8 maja: na koronawirusa zmarło w Szwecji 3175 osób. To o 135 więcej ofiar niż w dniu poprzednim. Liczba wszystkich zachorowań na COVID-19 wzrosła z 24 623 do 25 265.
Od początku epidemii na oddziały intensywnej terapii w Szwecji trafiło łącznie 1672 pacjentów.
Kryzys wywołany koronawirusem negatywnie wpłynął na życie i zarobki studentów zagranicznych, przebywających w Szwecji. Zwrócili się oni do ministra edukacji z prośbą o modyfikację przepisów dotyczących zezwoleń na pobyt w kraju. Liczą też na zniżkę na opłaty za studia.

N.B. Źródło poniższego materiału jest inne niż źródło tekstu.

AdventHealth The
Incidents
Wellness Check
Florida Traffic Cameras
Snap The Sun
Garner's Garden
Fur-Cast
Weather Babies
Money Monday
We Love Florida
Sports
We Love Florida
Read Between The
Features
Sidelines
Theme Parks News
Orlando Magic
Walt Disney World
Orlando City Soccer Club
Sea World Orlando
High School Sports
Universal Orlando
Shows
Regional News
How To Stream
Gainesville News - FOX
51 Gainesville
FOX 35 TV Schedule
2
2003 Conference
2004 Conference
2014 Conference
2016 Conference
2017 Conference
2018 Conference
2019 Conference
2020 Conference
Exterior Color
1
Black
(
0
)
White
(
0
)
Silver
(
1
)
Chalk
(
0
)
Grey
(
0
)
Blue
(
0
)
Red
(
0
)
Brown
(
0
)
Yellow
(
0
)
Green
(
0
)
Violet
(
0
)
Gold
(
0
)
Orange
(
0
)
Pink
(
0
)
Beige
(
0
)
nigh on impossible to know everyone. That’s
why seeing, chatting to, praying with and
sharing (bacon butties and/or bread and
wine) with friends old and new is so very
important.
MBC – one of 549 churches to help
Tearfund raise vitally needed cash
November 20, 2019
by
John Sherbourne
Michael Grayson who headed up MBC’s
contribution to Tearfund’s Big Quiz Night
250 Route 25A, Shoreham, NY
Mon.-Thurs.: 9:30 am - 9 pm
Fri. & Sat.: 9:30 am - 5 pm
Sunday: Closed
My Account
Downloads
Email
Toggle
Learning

Choć liczba ofiar śmiertelnych COVID-19 sięgnie wkrótce 3200, epidemiolog Anders Wallensten uspokaja Szwedów. Na codziennej konferencji poświęconej pandemii powiedział, że już wkrótce krzywa zachorowań i zgonów zacznie spadać. „Nie widzimy takich samych szczytów (jeśli chodzi o nowe przypadki – red.), jak widzieliśmy wcześniej”, wygłosił Wallensten na spotkaniu z dziennikarzami.

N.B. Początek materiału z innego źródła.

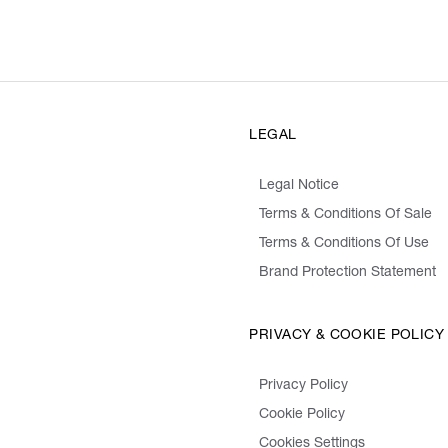
LEGAL
Legal Notice
Terms & Conditions Of Sale
Terms & Conditions Of Use
Brand Protection Statement
PRIVACY & COOKIE POLICY
Privacy Policy
Cookie Policy
Cookies Settings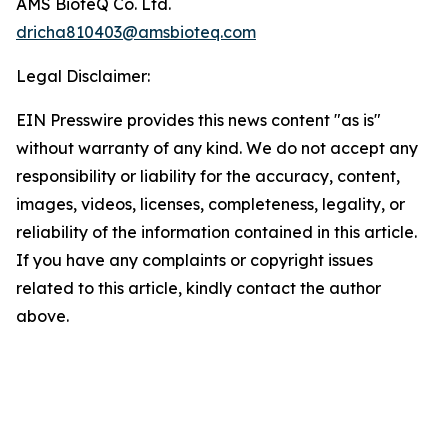
AMS BioteQ Co. Ltd.
dricha810403@amsbioteq.com
Legal Disclaimer:
EIN Presswire provides this news content "as is"
without warranty of any kind. We do not accept any
responsibility or liability for the accuracy, content,
images, videos, licenses, completeness, legality, or
reliability of the information contained in this article.
If you have any complaints or copyright issues
related to this article, kindly contact the author
above.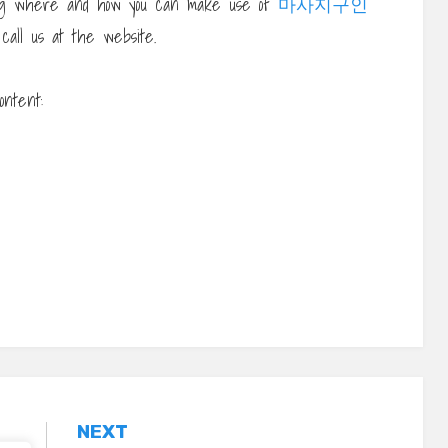
ding where and how you can make use of
마사지구인
 call us at the website.
ontent:
NEXT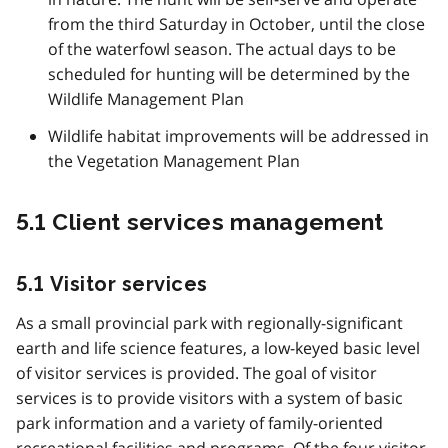
from the third Saturday in October, until the close
of the waterfowl season. The actual days to be
scheduled for hunting will be determined by the
Wildlife Management Plan
Wildlife habitat improvements will be addressed in
the Vegetation Management Plan
5.1 Client services management
5.1 Visitor services
As a small provincial park with regionally-significant
earth and life science features, a low-keyed basic level
of visitor services is provided. The goal of visitor
services is to provide visitors with a system of basic
park information and a variety of family-oriented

Natomiast Taha Alexandersson z Urzędu ds. Zdrowia i Opieki Społecznej (Socialstyrelsen) powiedziała, że po raz pierwszy od ponad miesiąca liczba osób przebywających na OIOM-ie spadła poniżej 500. Dodała przy tym, że opieka nad ciężko chorymi pacjentami to „ekstremalny test” dla pracowników służby medycznej.
Niektóre szwedzkie firmy wprowadziły nową politykę i testują swoich pracowników na obecność wirusa COVID-19. Takie działania podjęli m.in. giganci: Spotify, H&M i Tele2.

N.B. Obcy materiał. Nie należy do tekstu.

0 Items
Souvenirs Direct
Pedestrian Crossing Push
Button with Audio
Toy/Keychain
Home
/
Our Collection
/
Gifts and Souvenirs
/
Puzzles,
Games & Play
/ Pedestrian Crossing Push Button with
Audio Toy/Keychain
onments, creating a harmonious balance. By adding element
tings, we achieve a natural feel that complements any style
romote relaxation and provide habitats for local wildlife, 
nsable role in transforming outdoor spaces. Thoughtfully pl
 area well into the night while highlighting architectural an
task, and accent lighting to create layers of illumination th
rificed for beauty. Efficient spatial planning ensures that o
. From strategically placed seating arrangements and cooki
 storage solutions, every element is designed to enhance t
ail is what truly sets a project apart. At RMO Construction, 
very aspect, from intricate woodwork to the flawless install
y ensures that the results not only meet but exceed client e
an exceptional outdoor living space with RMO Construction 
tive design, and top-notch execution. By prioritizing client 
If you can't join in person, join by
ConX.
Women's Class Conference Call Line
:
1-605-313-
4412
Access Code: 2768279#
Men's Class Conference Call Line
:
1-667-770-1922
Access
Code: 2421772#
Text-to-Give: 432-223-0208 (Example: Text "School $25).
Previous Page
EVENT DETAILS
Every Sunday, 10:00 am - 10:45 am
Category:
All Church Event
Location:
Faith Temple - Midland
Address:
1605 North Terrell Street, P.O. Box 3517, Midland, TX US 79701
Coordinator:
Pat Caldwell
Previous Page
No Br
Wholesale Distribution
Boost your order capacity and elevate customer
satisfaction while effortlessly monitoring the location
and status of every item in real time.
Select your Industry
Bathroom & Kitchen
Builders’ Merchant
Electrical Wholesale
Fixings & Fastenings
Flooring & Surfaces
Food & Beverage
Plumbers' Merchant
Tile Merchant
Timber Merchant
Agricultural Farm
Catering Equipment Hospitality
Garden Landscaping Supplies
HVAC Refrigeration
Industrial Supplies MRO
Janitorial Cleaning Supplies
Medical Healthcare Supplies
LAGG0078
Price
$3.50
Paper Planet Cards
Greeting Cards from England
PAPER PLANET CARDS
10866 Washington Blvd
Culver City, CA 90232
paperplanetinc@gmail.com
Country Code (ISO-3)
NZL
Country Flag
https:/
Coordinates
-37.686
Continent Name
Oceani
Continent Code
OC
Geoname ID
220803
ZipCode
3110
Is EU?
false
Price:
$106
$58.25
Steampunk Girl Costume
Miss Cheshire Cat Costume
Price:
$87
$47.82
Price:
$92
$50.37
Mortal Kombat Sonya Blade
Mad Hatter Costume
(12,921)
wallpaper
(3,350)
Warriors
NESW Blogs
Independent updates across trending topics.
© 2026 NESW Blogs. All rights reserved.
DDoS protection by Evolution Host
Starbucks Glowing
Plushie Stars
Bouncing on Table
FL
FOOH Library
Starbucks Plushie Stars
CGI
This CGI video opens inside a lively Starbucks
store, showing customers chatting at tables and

Jak dotąd nie udało się ustalić, czy osoby, które chorowały na koronawirusa i zostały wyleczone, są w stu procentach odporne na kolejną infekcję. Celem testów, prowadzonych przez wspomniane przedsiębiorstwa, jest ułatwienie pracownikom normalnego rozpoczęcia pracy, gdy jest to bezpieczne.
Google udostępnia dane, według których od lutego aktywność klientów w restauracjach, sklepach i innych obiektach prowadzących handel detaliczny spadła o 13 procent. Jednocześnie ruch Szwedów w parkach wzrósł ponoć o 82 proc.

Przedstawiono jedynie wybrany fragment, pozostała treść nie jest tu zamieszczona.